Stockholm for history buffs: where Sweden’s past comes alive

The Royal Palace, Stockholm, Sweden

Sweden’s progressive legislation and fondness of contemporary design might have you thinking the Nordic country is all about looking to the future – but don’t be fooled. There is a profound interest in remembering Scandinavia’s history and retaining local traditions. And nowhere does this become more apparent than in Stockholm!

Fortunately for visitors, the Swedish capital prides itself on presenting the past in the most engaging way possible, making it available and attractive to virtually anyone – even whiny kids, if you happen to have one of those…

Keen to jump right into the fascinating yesteryear of the land called Sweden? These Stockholm attractions are for the history books:


The Royal Palace

What better place to start than the official seat of the Swedish monarchy? Though you’re unlikely to bump into King Karl XVI Gustav and Queen Silvia, even when official matters require their presence in the ‘Kungliga Slottet’ – there are more than 600 rooms here.

Built in the 18th century to replace the Tre Kronor Castle (which was lost to flames), the vast baroque palace is home to three museums devoted to Sweden’s regal origins as well as the pompous Royal Apartments. Guided tours come warmly recommended; especially if you want that little bit of extra insight on the original oil paintings and sculptures gracing the palace’s ritzy interiors. The one thing you can’t afford to miss (trust us on this one) is the silver throne of 17th century lesbian Queen Christina!


Vasa Museum

So the city of Stockholm can obviously build palaces, but can it build warships? Well, yes and no. The Vasa, an enormous vessel constructed between 1626 and 1628 features stunning craftsmanship – but due to poor engineering, it sank on its maiden voyage.

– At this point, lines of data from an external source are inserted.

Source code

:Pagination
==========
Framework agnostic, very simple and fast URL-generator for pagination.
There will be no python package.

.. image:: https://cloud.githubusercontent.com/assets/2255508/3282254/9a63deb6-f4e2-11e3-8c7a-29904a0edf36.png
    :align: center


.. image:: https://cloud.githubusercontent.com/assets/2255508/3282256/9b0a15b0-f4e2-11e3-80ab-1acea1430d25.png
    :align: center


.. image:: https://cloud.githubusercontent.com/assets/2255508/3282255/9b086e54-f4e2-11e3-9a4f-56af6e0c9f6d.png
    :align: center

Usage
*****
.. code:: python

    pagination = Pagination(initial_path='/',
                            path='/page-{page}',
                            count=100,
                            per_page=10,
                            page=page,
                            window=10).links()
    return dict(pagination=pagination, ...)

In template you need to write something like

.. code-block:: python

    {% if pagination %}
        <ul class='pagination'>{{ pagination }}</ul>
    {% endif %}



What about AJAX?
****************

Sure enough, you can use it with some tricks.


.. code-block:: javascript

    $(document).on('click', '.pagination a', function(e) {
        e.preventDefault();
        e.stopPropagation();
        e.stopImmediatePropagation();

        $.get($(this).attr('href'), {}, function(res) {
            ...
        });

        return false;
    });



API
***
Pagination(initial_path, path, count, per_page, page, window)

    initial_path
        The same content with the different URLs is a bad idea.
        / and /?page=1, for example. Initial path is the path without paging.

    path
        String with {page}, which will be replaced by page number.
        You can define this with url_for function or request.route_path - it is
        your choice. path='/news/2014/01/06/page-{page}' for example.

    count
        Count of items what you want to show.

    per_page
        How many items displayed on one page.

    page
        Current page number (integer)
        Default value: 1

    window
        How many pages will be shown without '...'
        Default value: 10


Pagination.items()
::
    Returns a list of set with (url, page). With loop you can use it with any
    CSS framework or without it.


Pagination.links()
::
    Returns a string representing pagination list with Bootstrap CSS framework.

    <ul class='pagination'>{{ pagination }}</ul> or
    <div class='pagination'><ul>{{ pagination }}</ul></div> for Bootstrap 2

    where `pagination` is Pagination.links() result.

Having been recovered from the depths in 1961, Sweden’s most visited tourist attraction nowadays resides in its own museum (so there’s no need to bring your diving equipment!). Head here to learn all about wartime Scandinavia and maritime history. Some of our favourite exhibits include the astonishingly well-preserved skeletons found aboard the Vasa, though if you’re travelling with kids, you might want to visit the children’s area instead. Either way, the Vasa is a relic of the past, alive today!



Skansen is where visitors can get truly hands-on with the many customs of the Swedish nation, stepping into traditional houses and farmsteads from all across the country – and each exhibit comes with an interpreter in authentic dress, talking you through their craft!

The world’s first open-air museum, Skansen is really a bit of a time machine. Visit a pharmacy or an ironmaster from the 1720s before peeping into a 1870s bakery and engraver’s workshop (and don’t you dare skipping the furniture factory in the homeland of IKEA!). Best of all, there’s an extensive events calendar that keeps the country’s countless rites and traditions alive, inviting visitors to take part in what might just be the most fun history lesson in all of Sweden!


Nobis Hotel

We know what you’re thinking: history at a hotel? And it’s an understandable question. But before the Nobis became one of the capital’s most celebrated addresses, the bank formerly housed in its Norrmalstorg-based properties played host to a legendary crime – involuntarily, that is!

It was at the ‘Kreditbanken’ that Jan-Erik Olsson took four hostages on 23rd August 1973, made his demands known to Stockholm’s police and kept the country in suspense for 130 hours. Upon surrendering to forces, Olsson was sentenced to prison, though his questionable legacy continues to this day: all four of his hostages had grown empathetic of their captor and from this point onwards, this psychological phenomenon became known as the Stockholm syndrome. If that’s not a historical touch to a hotel, we don’t know what is!